Where the data comes from

Flood zones come from FEMA’s National Flood Hazard Layer (NFHL) — the authoritative nationwide flood-mapping database — served through the Esri Living Atlas and refreshed periodically. Geocoding uses OpenStreetMap data via Photon. This tool is informational only and is not an official flood determination, elevation certificate, or insurance rating. For the legal record, search your address at the FEMA Map Service Center.

Frequently asked questions

What does my flood zone mean?

Your FEMA flood zone is a one- or two-letter code describing flood risk. Zones A, AE, AH and AO (and V, VE on the coast) are high-risk Special Flood Hazard Areas with a 1%-or-greater chance of flooding each year. Zone X covers moderate-risk (0.2% / 500-year) and minimal-risk areas.
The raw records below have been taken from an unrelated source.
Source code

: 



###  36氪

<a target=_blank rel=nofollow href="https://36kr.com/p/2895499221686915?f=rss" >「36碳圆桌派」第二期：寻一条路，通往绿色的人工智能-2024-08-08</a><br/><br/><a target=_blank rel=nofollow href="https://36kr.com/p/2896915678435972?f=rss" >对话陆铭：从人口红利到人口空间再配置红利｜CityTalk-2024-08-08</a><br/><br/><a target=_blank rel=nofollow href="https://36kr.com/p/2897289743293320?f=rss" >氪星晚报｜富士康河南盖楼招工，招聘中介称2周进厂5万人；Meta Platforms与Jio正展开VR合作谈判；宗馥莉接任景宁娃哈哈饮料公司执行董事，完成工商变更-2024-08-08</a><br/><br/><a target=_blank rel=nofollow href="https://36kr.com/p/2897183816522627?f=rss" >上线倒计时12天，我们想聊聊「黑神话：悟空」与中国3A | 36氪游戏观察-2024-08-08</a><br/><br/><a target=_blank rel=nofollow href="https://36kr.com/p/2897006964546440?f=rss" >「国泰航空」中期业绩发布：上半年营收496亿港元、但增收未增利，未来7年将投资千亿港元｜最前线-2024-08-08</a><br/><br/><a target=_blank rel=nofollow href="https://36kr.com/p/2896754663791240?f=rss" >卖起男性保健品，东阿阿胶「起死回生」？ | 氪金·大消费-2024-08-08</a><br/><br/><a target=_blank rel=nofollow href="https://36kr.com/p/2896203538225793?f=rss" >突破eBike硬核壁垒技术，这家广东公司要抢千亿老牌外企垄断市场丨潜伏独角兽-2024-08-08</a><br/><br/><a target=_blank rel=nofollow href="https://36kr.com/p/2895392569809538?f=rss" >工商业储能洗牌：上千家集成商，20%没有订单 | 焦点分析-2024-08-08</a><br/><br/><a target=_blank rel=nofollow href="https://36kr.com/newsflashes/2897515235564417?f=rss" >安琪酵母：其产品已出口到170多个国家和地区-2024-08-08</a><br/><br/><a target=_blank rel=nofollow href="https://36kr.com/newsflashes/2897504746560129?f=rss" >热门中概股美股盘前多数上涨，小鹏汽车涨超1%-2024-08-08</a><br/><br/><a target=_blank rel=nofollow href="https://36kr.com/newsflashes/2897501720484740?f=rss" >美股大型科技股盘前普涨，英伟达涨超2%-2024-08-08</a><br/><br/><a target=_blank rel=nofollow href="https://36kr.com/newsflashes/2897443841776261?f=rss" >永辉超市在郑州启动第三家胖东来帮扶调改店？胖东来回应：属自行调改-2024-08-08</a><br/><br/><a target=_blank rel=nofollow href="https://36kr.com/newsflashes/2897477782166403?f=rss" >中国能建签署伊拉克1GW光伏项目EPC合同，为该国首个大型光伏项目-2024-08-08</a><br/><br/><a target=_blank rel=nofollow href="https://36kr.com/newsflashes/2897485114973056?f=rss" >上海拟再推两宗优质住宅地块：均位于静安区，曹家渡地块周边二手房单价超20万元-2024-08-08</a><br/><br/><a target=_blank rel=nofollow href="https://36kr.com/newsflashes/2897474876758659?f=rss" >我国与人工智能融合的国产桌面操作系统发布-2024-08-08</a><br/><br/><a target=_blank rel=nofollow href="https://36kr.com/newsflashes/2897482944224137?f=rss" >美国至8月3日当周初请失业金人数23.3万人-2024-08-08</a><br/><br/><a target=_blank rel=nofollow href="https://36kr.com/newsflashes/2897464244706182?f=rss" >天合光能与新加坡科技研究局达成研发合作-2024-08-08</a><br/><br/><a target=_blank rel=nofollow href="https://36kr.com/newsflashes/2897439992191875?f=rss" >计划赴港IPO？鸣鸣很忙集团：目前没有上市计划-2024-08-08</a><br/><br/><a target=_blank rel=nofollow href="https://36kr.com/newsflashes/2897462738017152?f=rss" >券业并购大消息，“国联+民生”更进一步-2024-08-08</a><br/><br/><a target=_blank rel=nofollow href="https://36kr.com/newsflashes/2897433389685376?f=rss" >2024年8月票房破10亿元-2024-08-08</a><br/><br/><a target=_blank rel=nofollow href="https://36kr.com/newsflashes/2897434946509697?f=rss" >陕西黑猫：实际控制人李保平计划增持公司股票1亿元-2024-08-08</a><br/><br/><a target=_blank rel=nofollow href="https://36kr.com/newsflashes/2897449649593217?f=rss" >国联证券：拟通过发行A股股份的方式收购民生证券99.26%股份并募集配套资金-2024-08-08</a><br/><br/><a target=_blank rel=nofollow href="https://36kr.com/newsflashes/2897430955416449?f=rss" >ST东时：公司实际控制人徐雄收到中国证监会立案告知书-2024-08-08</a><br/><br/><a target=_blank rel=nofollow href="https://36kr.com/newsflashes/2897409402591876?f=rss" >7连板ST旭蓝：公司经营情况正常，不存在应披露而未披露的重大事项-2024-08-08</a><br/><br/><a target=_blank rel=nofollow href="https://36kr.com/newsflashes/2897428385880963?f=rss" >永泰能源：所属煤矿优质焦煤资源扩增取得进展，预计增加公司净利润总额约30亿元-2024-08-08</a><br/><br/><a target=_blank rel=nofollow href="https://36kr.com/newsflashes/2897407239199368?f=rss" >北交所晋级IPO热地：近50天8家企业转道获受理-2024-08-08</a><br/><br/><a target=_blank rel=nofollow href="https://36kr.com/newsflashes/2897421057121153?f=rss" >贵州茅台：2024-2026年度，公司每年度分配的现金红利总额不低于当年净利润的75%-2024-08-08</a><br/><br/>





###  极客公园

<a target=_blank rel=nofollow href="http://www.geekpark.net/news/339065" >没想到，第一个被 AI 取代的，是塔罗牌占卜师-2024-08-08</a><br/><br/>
Zone D means the risk is undetermined.

Do I need flood insurance in Zone X?

Flood insurance is not federally required in Zone X, but it is strongly recommended and is usually available at lower preferred-risk rates. More than 20% of National Flood Insurance Program claims come from properties outside high-risk zones.

What is a Special Flood Hazard Area (SFHA)?
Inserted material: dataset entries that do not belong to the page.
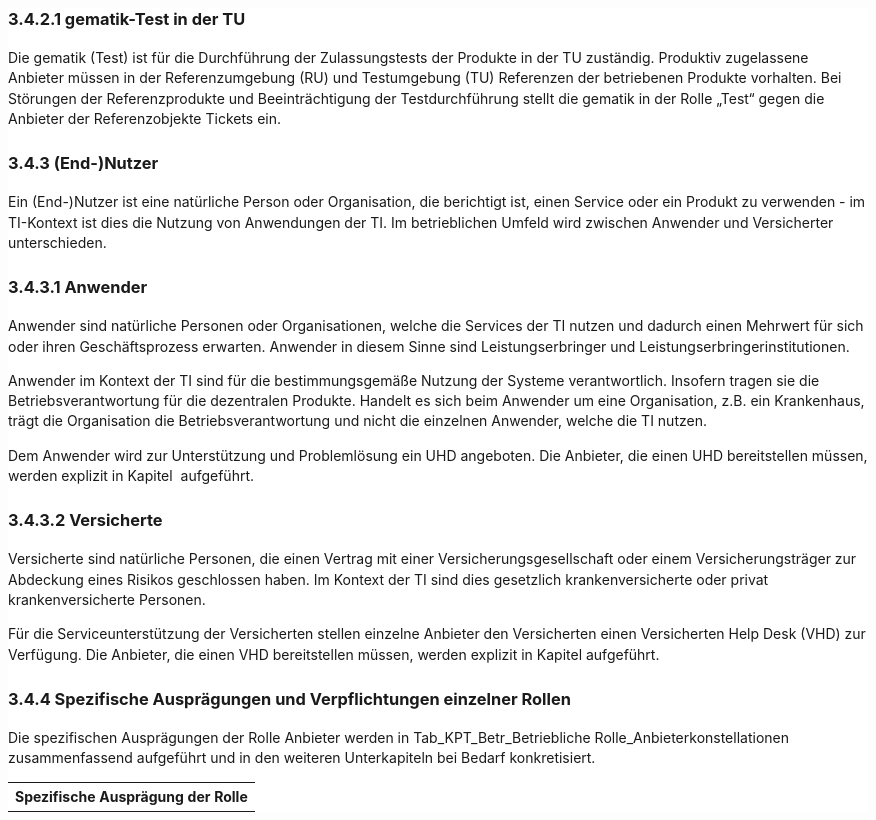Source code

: ### 3.4.2.1 gematik-Test in der TU

Die gematik (Test) ist für die Durchführung der Zulassungstests der Produkte
in der TU zuständig. Produktiv zugelassene Anbieter müssen in der
Referenzumgebung (RU) und Testumgebung (TU) Referenzen der betriebenen Produkte
vorhalten. Bei Störungen der Referenzprodukte und Beeinträchtigung der
Testdurchführung stellt die gematik in der Rolle „Test“ gegen die Anbieter
der Referenzobjekte Tickets ein.

### 3.4.3 (End-)Nutzer

Ein (End-)Nutzer ist eine natürliche Person oder Organisation, die berichtigt
ist, einen Service oder ein Produkt zu verwenden - im TI-Kontext ist dies die
Nutzung von Anwendungen der TI. Im betrieblichen Umfeld wird zwischen Anwender
und Versicherter unterschieden.

### 3.4.3.1 Anwender

Anwender sind natürliche Personen oder Organisationen, welche die Services der
TI nutzen und dadurch einen Mehrwert für sich oder ihren Geschäftsprozess
erwarten. Anwender in diesem Sinne sind Leistungserbringer und
Leistungserbringerinstitutionen.

Anwender im Kontext der TI sind für die bestimmungsgemäße Nutzung der Systeme
verantwortlich. Insofern tragen sie die Betriebsverantwortung für die
dezentralen Produkte. Handelt es sich beim Anwender um eine Organisation, z.B.
ein Krankenhaus, trägt die Organisation die Betriebsverantwortung und nicht
die einzelnen Anwender, welche die TI nutzen.

Dem Anwender wird zur Unterstützung und Problemlösung ein UHD angeboten. Die
Anbieter, die einen UHD bereitstellen müssen, werden explizit in
Kapitel  aufgeführt.

### 3.4.3.2 Versicherte

Versicherte sind natürliche Personen, die einen Vertrag mit einer
Versicherungsgesellschaft oder einem Versicherungsträger zur Abdeckung eines
Risikos geschlossen haben. Im Kontext der TI sind dies gesetzlich
krankenversicherte oder privat krankenversicherte Personen.

Für die Serviceunterstützung der Versicherten stellen einzelne Anbieter den
Versicherten einen Versicherten Help Desk (VHD) zur Verfügung. Die Anbieter,
die einen VHD bereitstellen müssen, werden explizit in Kapitel aufgeführt.

### 3.4.4 Spezifische Ausprägungen und Verpflichtungen einzelner Rollen

Die spezifischen Ausprägungen der Rolle Anbieter werden in
Tab_KPT_Betr_Betriebliche Rolle_Anbieterkonstellationen zusammenfassend
aufgeführt und in den weiteren Unterkapiteln bei Bedarf konkretisiert.

<table><tr><th>
Spezifische Ausprägung der Rolle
An SFHA is the area that would be inundated by the base flood — the flood with a 1% chance of being equaled or exceeded in any given year, often called the “100-year flood.” Zones beginning with A or V are SFHAs. Over a 30-year mortgage, an SFHA carries roughly a 1-in-4 chance of flooding.

Is flood insurance mandatory?

If your property is in a high-risk Special Flood Hazard Area (a zone starting with A or V) and you hold a mortgage from a federally regulated or insured lender, flood insurance is mandatory. Outside those zones it is optional but still available.

How accurate is this tool — is it official?

This tool draws the same FEMA National Flood Hazard Layer (NFHL) data that banks and insurers use, served through the Esri Living Atlas. It is informational only and is not an official flood determination or elevation certificate. For the legal record, use the FEMA Map Service Center.

Why does it show my approximate location?

If your device can’t share a precise GPS position — common on desktops, VPNs, or inside an embedded map — we fall back to an approximate location from your network IP and label it as approximate. For your exact flood zone, search your address or tap your spot on the map.

What if I’m outside the United States?

FEMA flood maps cover the United States and its territories only. If you check a point outside that coverage, the tool tells you that no FEMA flood-zone determination is available there.

How do I get an official flood determination or FIRMette?

Visit the FEMA Map Service Center, search your address, and view the effective Flood Insurance Rate Map (FIRM) or download a FIRMette — the authoritative document lenders and insurers rely on.